Le gouvernement princier a dévoilé le 14 juillet l'étude « Renaturer la Ville », un plan directeur pour le paysage et la biodiversité de la Principauté, élaboré par le cabinet Grant Associates. Parmi ses innovations les plus insolites figurent les « monacolithes », de véritables falaises de poche destinées à ramener la faune et la flore au cœur de l'espace urbain monégasque.
Une famille d'interventions paysagères structurelles
Derrière ce néologisme se cache une véritable famille d'interventions paysagères structurelles, pensées sur mesure pour donner une nouvelle identité visuelle et écologique à la Principauté. Loin du simple mur végétal, il s'agit de totems de nature méditerranéenne et d'objets vivants disséminés dans l'espace urbain. L'inspiration première de ces installations verticales et minérales puise directement dans l'ADN géologique du territoire, en imitant les falaises calcaires si caractéristiques du paysage monégasque pour y reconstituer des habitats écologiques.
Le cabinet Grant Associates ne s'est pas contenté d'un modèle unique, mais a décliné le concept à travers plusieurs typologies aux fonctions bien spécifiques. Certaines de ces structures prendront la forme de parois rocheuses naturelles classiques, tandis que d'autres seront conçues sur mesure pour offrir une expérience totalement immergée aux piétons qui les côtoient.
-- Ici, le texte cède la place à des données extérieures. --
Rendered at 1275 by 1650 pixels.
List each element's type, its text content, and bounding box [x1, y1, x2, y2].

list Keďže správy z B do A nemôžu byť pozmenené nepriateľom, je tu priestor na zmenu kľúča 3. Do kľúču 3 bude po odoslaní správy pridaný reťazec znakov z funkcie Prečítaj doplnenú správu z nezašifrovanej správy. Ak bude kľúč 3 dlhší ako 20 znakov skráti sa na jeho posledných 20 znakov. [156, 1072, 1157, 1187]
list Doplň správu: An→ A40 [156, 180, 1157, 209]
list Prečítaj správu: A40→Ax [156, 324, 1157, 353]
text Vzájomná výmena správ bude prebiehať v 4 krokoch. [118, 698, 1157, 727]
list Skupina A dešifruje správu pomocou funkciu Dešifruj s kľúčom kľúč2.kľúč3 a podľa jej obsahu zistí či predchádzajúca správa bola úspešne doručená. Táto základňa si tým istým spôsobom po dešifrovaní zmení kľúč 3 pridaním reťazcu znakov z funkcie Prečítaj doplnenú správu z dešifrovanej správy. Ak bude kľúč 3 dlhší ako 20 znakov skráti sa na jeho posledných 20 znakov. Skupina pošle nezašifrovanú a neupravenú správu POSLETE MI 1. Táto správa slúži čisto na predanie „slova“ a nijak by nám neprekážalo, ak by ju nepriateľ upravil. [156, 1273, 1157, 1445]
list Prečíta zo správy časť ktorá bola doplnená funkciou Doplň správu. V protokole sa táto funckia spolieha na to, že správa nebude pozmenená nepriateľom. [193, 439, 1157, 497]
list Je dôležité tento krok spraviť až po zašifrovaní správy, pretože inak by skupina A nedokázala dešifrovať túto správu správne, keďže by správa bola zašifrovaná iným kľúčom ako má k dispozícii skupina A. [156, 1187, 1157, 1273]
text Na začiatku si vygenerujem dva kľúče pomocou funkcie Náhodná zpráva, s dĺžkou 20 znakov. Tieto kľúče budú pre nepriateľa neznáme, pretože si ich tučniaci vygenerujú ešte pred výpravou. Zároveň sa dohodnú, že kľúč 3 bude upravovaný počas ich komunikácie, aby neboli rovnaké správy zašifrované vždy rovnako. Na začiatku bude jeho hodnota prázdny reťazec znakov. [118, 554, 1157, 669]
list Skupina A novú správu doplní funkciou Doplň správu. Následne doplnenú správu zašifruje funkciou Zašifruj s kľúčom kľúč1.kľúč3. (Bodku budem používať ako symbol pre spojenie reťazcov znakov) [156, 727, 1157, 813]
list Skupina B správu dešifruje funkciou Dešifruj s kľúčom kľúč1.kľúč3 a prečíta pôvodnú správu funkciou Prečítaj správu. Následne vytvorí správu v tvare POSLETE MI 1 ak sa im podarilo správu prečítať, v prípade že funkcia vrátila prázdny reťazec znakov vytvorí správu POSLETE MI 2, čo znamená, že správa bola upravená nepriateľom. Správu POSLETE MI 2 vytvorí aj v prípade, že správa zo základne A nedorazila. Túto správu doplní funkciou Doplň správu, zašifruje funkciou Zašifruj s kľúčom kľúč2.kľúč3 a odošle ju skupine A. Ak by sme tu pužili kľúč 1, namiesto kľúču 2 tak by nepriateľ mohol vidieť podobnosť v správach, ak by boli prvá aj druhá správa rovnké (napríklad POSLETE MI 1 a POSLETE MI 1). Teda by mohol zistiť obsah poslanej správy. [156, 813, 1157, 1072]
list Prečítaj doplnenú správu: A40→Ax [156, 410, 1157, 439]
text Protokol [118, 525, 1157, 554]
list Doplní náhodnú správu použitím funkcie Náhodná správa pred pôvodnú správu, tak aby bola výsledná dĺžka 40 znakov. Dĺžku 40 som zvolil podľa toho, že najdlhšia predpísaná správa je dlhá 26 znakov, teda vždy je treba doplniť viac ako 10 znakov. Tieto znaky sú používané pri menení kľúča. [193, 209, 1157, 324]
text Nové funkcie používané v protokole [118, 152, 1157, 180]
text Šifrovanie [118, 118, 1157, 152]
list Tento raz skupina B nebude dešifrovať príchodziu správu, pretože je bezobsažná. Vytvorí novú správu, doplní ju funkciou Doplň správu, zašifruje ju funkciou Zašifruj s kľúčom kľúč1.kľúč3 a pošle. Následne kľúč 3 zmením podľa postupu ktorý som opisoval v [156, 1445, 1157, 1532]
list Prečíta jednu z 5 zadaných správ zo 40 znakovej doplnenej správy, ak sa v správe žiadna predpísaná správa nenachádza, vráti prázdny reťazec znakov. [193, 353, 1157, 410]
Des structures pensées pour la biodiversité et l'innovation
La biodiversité étant au centre de la démarche, des monacolithes cibleront spécifiquement l'accueil de certaines espèces animales, à l'image de structures taillées pour devenir le refuge idéal des lézards. L'innovation technologique s'invite également dans ce projet, avec l'utilisation envisagée de calcaire artificiel « Blue Planet » imprimé en 3D pour façonner des parois rocheuses artificielles inédites. Enfin, le front de mer n'est pas oublié puisqu'une déclinaison maritime a été spécialement pensée pour favoriser le développement des lichens marins.
Parallèlement à ces structures dressées, l'étude prévoit de transformer certains ascenseurs publics urbains en monacolithes végétalisés, leur conférant ainsi un rôle inédit de sanctuaire pour la faune.
Un maillage écologique et pédagogique pour la ville
Ces balises vertes agiront comme de véritables marqueurs pour les emplacements clés de la ville, tout en servant de dispositifs d'orientation pour les promeneurs. L'étude suggère leur implantation sur de nombreux nœuds de circulation majeurs. Les passants pourraient ainsi les croiser à l'entrée du Jardin exotique pour souligner la transition paysagère, ou en plein cœur du parvis restructuré de la chapelle Sainte-Dévote. D'autres sont imaginés pour sublimer la nouvelle entrée sud du parc Princesse-Antoinette ou encore le long de la terrasse du Fairmont Monte-Carlo Star afin d'y renforcer l'ambiance nocturne et maritime.
En abritant une flore indigène et des espèces clés propres aux Habitats Prioritaires Européens identifiés à Monaco, ces structures répareront la trame écologique urbaine. Au-delà de leur fonction purement environnementale, l'objectif affiché est de susciter la curiosité et l'émerveillement des passants, en provoquant des interactions fortuites avec la nature pour mieux sensibiliser le public à son environnement.
Comme le reste du plan « Renaturer la Ville », il faut néanmoins rappeler qu'il s'agit d'une vision directrice, en attendant de voir comment les futurs projets immobiliers et d'aménagement public s'empareront de ces totems pour les faire sortir de terre.